──────── Record extracts ────────

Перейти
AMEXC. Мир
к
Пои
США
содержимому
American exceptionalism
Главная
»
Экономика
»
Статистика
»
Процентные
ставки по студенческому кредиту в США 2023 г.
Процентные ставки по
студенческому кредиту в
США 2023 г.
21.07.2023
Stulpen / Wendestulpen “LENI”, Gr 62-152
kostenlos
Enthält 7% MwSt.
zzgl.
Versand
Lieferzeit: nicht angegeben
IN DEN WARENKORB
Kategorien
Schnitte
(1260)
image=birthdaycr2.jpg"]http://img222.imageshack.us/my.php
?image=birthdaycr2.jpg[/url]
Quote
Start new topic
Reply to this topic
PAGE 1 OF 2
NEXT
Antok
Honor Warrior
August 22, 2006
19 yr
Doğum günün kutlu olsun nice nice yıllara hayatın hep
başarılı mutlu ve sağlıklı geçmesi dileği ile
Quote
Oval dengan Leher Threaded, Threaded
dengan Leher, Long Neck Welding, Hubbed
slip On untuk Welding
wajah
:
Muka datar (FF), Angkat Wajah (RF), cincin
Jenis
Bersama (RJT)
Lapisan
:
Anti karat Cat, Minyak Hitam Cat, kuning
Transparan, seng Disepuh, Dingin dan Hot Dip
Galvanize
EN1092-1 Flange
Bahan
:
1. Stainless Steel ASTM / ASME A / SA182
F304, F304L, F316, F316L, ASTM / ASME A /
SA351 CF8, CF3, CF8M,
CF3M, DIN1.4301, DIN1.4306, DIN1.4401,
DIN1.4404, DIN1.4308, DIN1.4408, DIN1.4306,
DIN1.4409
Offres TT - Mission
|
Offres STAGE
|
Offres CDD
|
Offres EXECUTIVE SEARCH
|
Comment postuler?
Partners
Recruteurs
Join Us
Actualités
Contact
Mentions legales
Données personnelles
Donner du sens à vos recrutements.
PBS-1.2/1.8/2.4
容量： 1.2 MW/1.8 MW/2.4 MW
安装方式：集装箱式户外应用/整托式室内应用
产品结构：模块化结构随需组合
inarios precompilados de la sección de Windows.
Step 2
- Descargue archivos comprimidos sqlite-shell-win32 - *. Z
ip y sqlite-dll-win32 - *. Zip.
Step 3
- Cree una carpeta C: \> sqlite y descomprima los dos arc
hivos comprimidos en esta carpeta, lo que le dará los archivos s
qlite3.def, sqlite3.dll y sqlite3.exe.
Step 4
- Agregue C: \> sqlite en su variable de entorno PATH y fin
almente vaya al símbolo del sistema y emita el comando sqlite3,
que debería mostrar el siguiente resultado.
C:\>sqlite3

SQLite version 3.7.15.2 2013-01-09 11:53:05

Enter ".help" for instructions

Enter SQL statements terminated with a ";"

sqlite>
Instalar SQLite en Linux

────────

◆ What you need to do
Go through the listing above. Show each line where the word "archivos" is found.

◆ Your response
- Descargue archivos comprimidos sqlite-shell-win32 - *. Z
hivos comprimidos en esta carpeta, lo que le dará los archivos s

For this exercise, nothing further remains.